Para o conseguir o Governo dos Açores adquiriu 300 hectares de terrenos agrícolas. A primeira fase da intervenção paisagística no âmbito do POBHLF, que durou dois anos, envolveu a remoção do gado e de várias toneladas de resíduos abandonados como pneus, plásticos e ferro velho. De seguida, iniciou-se a transformação da paisagem com múltiplos tipos de intervenções como a eliminação das espécies de plantas invasoras - ex.: silvados (Rubus spp.), conteira (Hedychium gardnerianum) e incenso (Pittosporum undulatum) - e substituição por flora nativa, a criação de áreas de floresta de produção, a consolidação de linhas de erosão, etc.
Foi neste contexto de reformulação da gestão do território da Bacia Hidrográfica da Lagoa das Furnas que, em 2007, nasceu o projecto do Laboratório de Paisagem das Furnas, pioneiro não só a nível regional, mas também nacional. Perante a oportunidade única de recriar não apenas uma área mas toda uma paisagem, optou-se por uma inovadora abordagem experimental que permitisse testar diferentes possibilidades, numa procura contínua de modelos sustentáveis de gestão do território não só ao nível ecológico, mas também económico e social.
O LPF reaviva assim a tradição de experimentação paisagística iniciada por homens como José do Canto que, no séc. XIX, testaram na região o potencial de crescimento de diferentes espécies florestais para a produção de madeira.

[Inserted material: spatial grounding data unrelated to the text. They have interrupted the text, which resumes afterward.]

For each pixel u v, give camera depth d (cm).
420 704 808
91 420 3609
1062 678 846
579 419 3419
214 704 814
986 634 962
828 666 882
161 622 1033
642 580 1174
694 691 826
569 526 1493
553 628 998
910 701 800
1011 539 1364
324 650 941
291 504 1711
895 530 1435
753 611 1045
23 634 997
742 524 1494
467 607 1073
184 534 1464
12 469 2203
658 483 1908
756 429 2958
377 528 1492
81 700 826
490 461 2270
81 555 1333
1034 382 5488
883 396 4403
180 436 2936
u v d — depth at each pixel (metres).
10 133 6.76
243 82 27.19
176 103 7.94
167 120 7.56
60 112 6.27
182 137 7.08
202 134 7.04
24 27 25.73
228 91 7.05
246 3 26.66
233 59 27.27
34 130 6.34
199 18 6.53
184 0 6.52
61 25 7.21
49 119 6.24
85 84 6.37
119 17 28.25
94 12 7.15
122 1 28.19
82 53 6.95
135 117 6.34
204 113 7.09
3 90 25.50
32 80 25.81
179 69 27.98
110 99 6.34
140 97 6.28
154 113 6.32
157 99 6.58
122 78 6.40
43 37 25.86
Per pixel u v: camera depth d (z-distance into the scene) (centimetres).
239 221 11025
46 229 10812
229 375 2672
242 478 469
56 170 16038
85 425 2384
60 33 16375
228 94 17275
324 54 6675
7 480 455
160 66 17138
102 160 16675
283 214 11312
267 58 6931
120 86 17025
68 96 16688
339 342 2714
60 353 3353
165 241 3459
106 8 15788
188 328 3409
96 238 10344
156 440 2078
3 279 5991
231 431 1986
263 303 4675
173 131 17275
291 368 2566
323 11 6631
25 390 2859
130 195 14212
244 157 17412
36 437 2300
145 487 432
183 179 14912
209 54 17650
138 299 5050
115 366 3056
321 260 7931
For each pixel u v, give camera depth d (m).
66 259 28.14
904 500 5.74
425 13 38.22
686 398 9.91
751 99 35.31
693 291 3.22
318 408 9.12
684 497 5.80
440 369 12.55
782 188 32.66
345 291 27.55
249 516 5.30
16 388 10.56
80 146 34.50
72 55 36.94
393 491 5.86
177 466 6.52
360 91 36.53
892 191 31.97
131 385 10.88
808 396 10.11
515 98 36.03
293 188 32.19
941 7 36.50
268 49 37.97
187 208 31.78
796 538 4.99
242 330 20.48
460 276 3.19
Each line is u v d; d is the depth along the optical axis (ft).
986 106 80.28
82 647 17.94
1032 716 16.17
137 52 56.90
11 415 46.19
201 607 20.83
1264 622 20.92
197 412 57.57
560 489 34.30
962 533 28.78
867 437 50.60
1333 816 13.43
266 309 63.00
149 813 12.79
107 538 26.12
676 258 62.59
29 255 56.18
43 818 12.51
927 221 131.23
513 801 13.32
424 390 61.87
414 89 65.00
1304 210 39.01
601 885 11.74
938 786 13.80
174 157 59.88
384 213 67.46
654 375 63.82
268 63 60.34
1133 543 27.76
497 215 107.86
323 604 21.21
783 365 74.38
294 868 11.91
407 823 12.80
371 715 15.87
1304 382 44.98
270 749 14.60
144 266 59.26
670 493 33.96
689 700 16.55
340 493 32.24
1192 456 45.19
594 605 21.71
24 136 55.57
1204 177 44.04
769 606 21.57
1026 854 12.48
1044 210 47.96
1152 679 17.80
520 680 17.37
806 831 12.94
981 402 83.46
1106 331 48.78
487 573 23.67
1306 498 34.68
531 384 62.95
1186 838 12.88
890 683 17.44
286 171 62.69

A Implementação: As parcerias com agentes da Sociedade
O Laboratório de Paisagem das Furnas (LPF) é um projecto da Direção Regional do Ambiente dos Açores que está a ser implementado pela Azorina - Sociedade de Gestão Ambiental e Conservação da Natureza S.A. em colaboração com uma longa lista de entidades públicas e privadas. É a vasta rede de parcerias do LPF que permite explorar ao máximo as potencialidades da paisagem da Lagoa das Furnas, através da sua compartimentação com afectação das parcelas a diferentes projectos. Exemplos são:
- As Ilhas Verdes MIT - Biomassa Lenhosa: em parceria com algumas empresas, investigadores da Universidade dos Açores estão a avaliar o potencial de várias espécies arbóreas para produção de energia;
- Pólen das Furnas: em parceria com a Universidade do Porto e EDA, pretende determinar-se a composição da flora das Furnas previamente à colonização através da análise dos diferentes tipos de pólen presentes no solo;
- Ilhas Avifauna: com a colaboração da Sociedade Portuguesa para o Estudo das Aves estão a ser instaladas ilhas que funcionem como habitat para as aves aquáticas e que, simultaneamente permitam a realização de atividades de Birdwatching, funcionando como novo atractivo turístico e uma fonte de rendimento alternativa para os habitantes locais, dinamizando a economia;
- Arboreto de Reforço: a parceria com o Instituto Florestal Europeu, várias universidades e centros de investigação por toda a Europa envolve a integração do arboreto nas Furnas numa rede europeia ao longo da costa atlântica continental que tem como objectivo o estudo da evolução das alterações climáticas e do seu impacto no sector florestal;
- Floresta SATA: com o apoio da SATA está a ser criado um ecossistema florestal cuja diversidade reflecte a paisagem dos diferentes destinos da companhia aérea.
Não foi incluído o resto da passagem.